Reading large file in bytes by chunks with dynamic buffer size

I'm trying to read a large file by chunks and save them in an ArrayList of bytes.

My code, in short, looks like this:

public ArrayList<byte[]> packets = new ArrayList<>();
FileInputStream fis = new FileInputStream("random_text.txt");
byte[] buffer = new byte[512];
while (fis.read(buffer) > 0){
  packets.add(buffer);
}
fis.close();

But it has a behavior that I don't know how to solve, for example: If a file has only the words "hello world", this chunk does not necessarily need to be 512 bytes long. In fact, I want each chunk to be a maximum of 512 bytes not that they all necessarily have that size.


Solution 1:

First of all, what you are doing is probably a bad idea. Storing a file's contents in memory like this is liable to be a waste of heap space ... and can lead to OutOfMemoryError exceptions and / or a requirement for an excessively large heap if you process large (enough) input files.

The second problem is that your code is wrong. You are repeatedly reading the data into the same byte array. Each time you do, it overwrites what was there before. So you will end up will a list containing lots of reference to a single byte array ... containing just the last chunk of data that you read.

To solve the problem that you asked about1, you will need to copy the chunk that you read to a new (smaller) byte array.

Something like this:

public ArrayList<byte[]> packets = new ArrayList<>();
try (FileInputStream fis = new FileInputStream("random_text.txt")) {
    byte[] buffer = new byte[512];
    int len;
    while ((len = fis.read(buffer)) > 0) {
        packets.add(Arrays.copyOf(buffer, len));
    }
}

Note that this also deals with the second problem I mentioned. And fixes a potential resource leak by using try with resource syntax to manage the closure of the input stream.

A final issue: If this is really a text file that you are reading, you probably should be using a Reader to read it, and char[] or String to hold it.

But even if you do that there are some awkward edge cases if your text contains Unicode codepoints that are not in code plane 0. For example, emojis.

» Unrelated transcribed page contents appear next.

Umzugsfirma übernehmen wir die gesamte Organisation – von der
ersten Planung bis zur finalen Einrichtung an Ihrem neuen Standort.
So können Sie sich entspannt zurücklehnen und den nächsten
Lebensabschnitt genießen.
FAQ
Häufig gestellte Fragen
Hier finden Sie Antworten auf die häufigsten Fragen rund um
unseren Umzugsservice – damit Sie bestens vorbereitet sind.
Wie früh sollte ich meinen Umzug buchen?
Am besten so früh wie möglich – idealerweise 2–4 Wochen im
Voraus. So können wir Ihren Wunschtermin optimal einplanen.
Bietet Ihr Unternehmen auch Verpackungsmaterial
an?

The edge cases will involve code points that are represented as a surrogate pair AND the pair being split on a chunk boundary. Reading and storing the text as lines would avoid that.


1 - The issue here is not the "wasted" space. Unless you are reading and caching a large number of small file, any space wastage due to "short" chunks will be unimportant. The important issue is knowing which bytes in each byte[] are actually valid data.